• _Work order_: Reproduce the entries from their start through the line containing "standard dummy text.", swapping "Web Development" for "Web Design" and changing nothing else. Omit the pictures from your answer.
Input: Begin
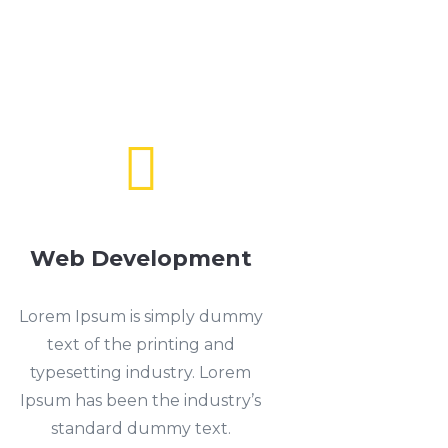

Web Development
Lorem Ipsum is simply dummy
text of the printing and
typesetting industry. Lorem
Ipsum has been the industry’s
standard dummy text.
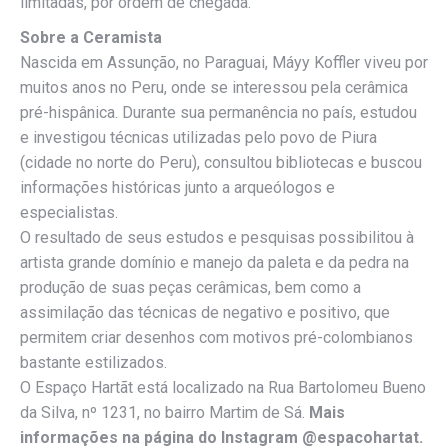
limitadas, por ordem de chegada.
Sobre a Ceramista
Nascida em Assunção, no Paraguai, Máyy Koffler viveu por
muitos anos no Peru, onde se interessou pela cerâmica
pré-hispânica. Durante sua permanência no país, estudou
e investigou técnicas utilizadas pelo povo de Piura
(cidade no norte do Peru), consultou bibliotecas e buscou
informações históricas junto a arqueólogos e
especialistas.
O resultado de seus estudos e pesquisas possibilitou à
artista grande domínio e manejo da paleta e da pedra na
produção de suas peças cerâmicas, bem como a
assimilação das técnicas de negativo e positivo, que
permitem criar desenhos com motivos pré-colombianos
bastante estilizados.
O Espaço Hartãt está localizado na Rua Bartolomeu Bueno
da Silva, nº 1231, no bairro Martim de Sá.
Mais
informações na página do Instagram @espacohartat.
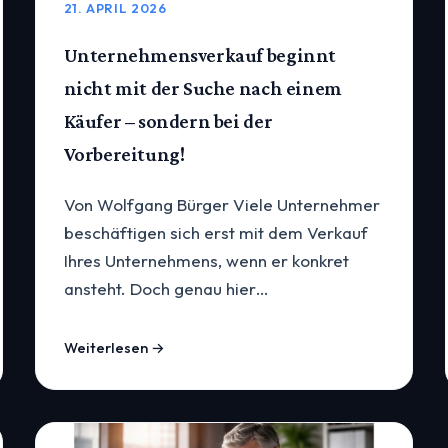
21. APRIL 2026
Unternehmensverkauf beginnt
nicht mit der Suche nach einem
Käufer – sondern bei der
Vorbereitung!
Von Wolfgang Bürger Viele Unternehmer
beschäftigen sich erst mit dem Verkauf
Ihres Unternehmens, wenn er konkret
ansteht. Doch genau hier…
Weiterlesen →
Input: End
• _Exercise solution_:

Web Design
Lorem Ipsum is simply dummy
text of the printing and
typesetting industry. Lorem
Ipsum has been the industry’s
standard dummy text.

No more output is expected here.